> _Tarefa do exercício_:
Extraia do acórdão sobre o seguro de vida, sem qualquer alteração, o trecho que vai de "AA instaurou acção" até "resolvido pela ré.".

> _Excerto selecionado_:
####

Acórdão do Supremo Tribunal de Justiça
Processo:
06A4485
Nº Convencional: JSTJ000
Relator: FARIA ANTUNES
Descritores: SEGURO DE VIDA
SEGURO INDIVISÍVEL
RESOLUÇÃO
NOTIFICAÇÃO
Nº do Documento: SJ200701310044851
Data do Acordão: 01/31/2007
Votação: UNANIMIDADE
Texto Integral: S
Privacidade: 1
Meio Processual: REVISTA
Decisão: NEGADA A REVISTA
Sumário :
Tendo ambos os cônjuges, casados segundo o regime supletivo de comunhão de adquiridos, celebrado um contrato de seguro de vida associado a um crédito hipotecário para aquisição da sua habitação, a comunicação da resolução contratual pela Companhia Seguradora, por inadimplemento do pagamento do prémio de seguro, tem de ser feita directamente a cada um dos cônjuges, não podendo ter-se o contrato por legalmente resolvido se a comunicação de rescisão foi apenas dirigida ao cônjuge marido.
Decisão Texto Integral:

Acordam no Supremo Tribunal de Justiça

AA instaurou acção ordinária contra a Companhia de Seguros BB, S.A. pedindo que seja condenada a reconhecer que o contrato de seguro do ramo vida titulado pela apólice nº .../0000517/154811, que celebrou com a autora e o seu falecido marido CC, se encontrava plenamente em vigor à data do óbito deste, por não ter sido legalmente resolvido pela ré.
Alegou, em síntese, que:
- ela e o seu marido, na qualidade de segurados/pessoas seguras, celebraram com a ré um contrato de seguro do ramo vida, crédito habitação, titulado pela apólice nº .../0000517/154811, com o capital seguro de Esc. 12.007.576$00, sendo o pagamento do prémio mensal efectuado por débito na conta de depósito à ordem de que eram titulares no Banco ... (B...), tendo sido acordado que o beneficiário do seguro seria o Banco ... (B...), pelo capital dos empréstimos em dívida que contraíram junto deste último Banco;
- em 19/0212003, faleceu o seu marido CC, tendo a autora entregue no balcão do B... uma certidão de óbito do mesmo, a fim de ser accionado o mencionado seguro de vida;
- a ré recusou-se a accionar o seguro de vida e a entregar o montante dos empréstimos então em dívida ao beneficiário B..., invocando a resolução do ajuizado contrato de seguro e alegando que a respectiva apólice tinha sido anulada, por falta de pagamento dos prémios, desde 30/04/2002 ;
- a ré enviou apenas ao seu marido - e não a ela -, uma carta registada com aviso de recepção, datada de 26/02/2002, informando que se encontravam por liquidar os prémios desse seguro de vida, respeitantes aos meses de Novembro e Dezembro de 2001 e a Janeiro e Fevereiro de 2002, alertando para a «conveniência de proceder ao pagamento» desses prémios no prazo de 30 dias e acrescentando que se o pagamento não fosse efectuado o contrato se considerava resolvido;
- a invocada resolução unilateral do contrato de seguro é «ilegal e ineficaz», na medida em que a declaração resolutória não foi comunicada à autora, nem levada ao seu conhecimento, sendo certo que ela, enquanto segurada, é uma das partes do contrato, pelo que o direito de resolver o contrato também tinha de ser exercido contra si;
- não sendo válida a resolução do ajuizado contrato de seguro levada a cabo pela ré, tal contrato não pode deixar de ser havido como subsistente e em vigor, dotado de plena eficácia, à data do óbito do seu marido.

####

> _Material fornecido_:
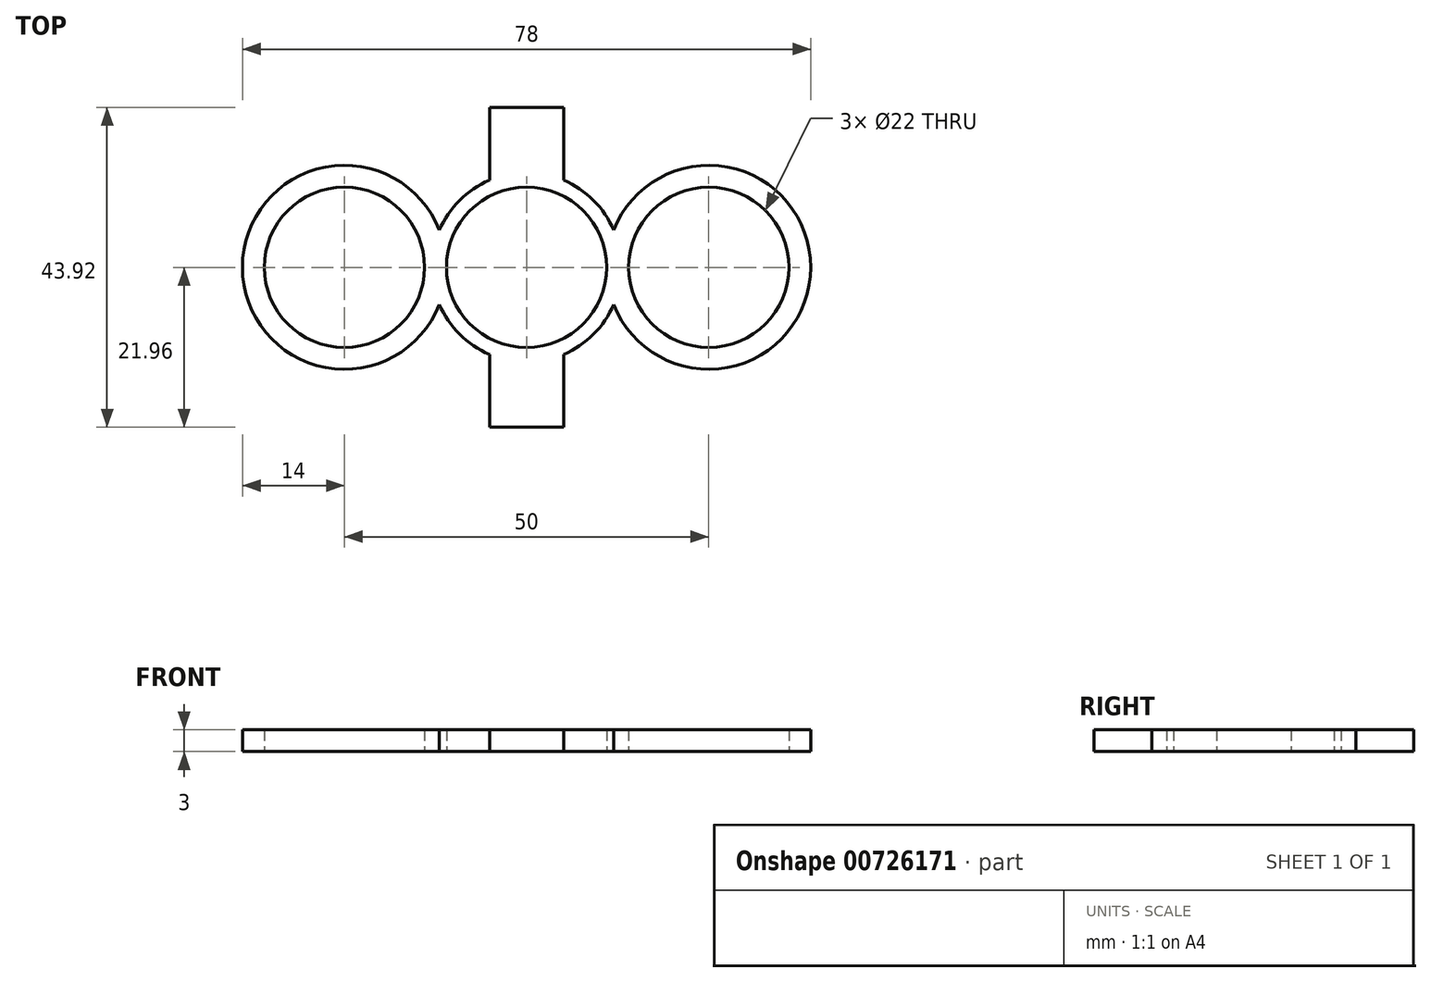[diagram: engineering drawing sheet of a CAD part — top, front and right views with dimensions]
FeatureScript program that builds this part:
annotation { "Feature Type Name" : "Feature", "Feature Type Description" : "" }
export const myFeature = defineFeature(function(context is Context, id is Id, definition is map)
    precondition{}
    {
        {
            var Q0;
            Q0=qCreatedBy(makeId("Top.planeOp"),FACE);
            var sketch = newSketch(context, id + "F0", { "sketchPlane" : qUnion([Q0])});
            skCircle(sketch, "E0", {"center": v(0, 0) * mm, "radius": 11 * mm});
            skArc(sketch, "E1", {"start": v(-5.1, 11.96) * mm, "mid": v(-9.2, 9.2) * mm, "end": v(-11.96, 5.1) * mm});
            skLineSegment(sketch, "E2", {"start": v(0, -13) * mm, "end": v(0, -14) * mm});
            skPoint(sketch, "E2.endSnap0", {"position": v(0, -13) * mm});
            skArc(sketch, "E3.trimOffspring", {"start": v(5.1, -11.96) * mm, "mid": v(9.2, -9.2) * mm, "end": v(11.96, -5.1) * mm});
            skPoint(sketch, "E4.endSnap0", {"position": v(-13, 0) * mm});
            skCircle(sketch, "E5", {"center": v(-25, 0) * mm, "radius": 11 * mm});
            skArc(sketch, "E6", {"start": v(-11.96, 5.1) * mm, "mid": v(-39, 0) * mm, "end": v(-11.96, -5.1) * mm});
            skArc(sketch, "E7.trimOffspring", {"start": v(-11.96, -5.1) * mm, "mid": v(-9.2, -9.2) * mm, "end": v(-5.1, -11.96) * mm});
            skCircle(sketch, "E8", {"center": v(25, 0) * mm, "radius": 11 * mm});
            skArc(sketch, "E9", {"start": v(11.96, -5.1) * mm, "mid": v(39, 0) * mm, "end": v(11.96, 5.1) * mm});
            skArc(sketch, "E10.trimOffspring", {"start": v(11.96, 5.1) * mm, "mid": v(9.2, 9.2) * mm, "end": v(5.1, 11.96) * mm});
            skLineSegment(sketch, "E11", {"start": v(-5.1, 11.96) * mm, "end": v(5.1, 11.96) * mm});
            skLineSegment(sketch, "E12", {"start": v(5.1, -11.96) * mm, "end": v(-5.1, -11.96) * mm});
            skLineSegment(sketch, "E13", {"start": v(-5.1, 11.96) * mm, "end": v(-5.1, 21.96) * mm});
            skLineSegment(sketch, "E14", {"start": v(5.1, 11.96) * mm, "end": v(5.1, 21.96) * mm});
            skLineSegment(sketch, "E15", {"start": v(5.1, 21.96) * mm, "end": v(-5.1, 21.96) * mm});
            skLineSegment(sketch, "E16", {"start": v(-5.1, -11.96) * mm, "end": v(-5.1, -21.96) * mm});
            skLineSegment(sketch, "E17", {"start": v(5.1, -11.96) * mm, "end": v(5.1, -21.96) * mm});
            skLineSegment(sketch, "E18", {"start": v(5.1, -21.96) * mm, "end": v(-5.1, -21.96) * mm});
            skSolve(sketch);
        }
        {
            var Q0;
            Q0 = qSketchRegion(id + "F0", true);
            extrude(context, id + "F1", {"entities" : qUnion([Q0]), "depth" : 3 * mm, "offsetDistance" : 25 * mm});
        }
    });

####

> _Resposta do exercício_:
AA instaurou acção ordinária contra a Companhia de Seguros BB, S.A. pedindo que seja condenada a reconhecer que o contrato de seguro do ramo vida titulado pela apólice nº .../0000517/154811, que celebrou com a autora e o seu falecido marido CC, se encontrava plenamente em vigor à data do óbito deste, por não ter sido legalmente resolvido pela ré.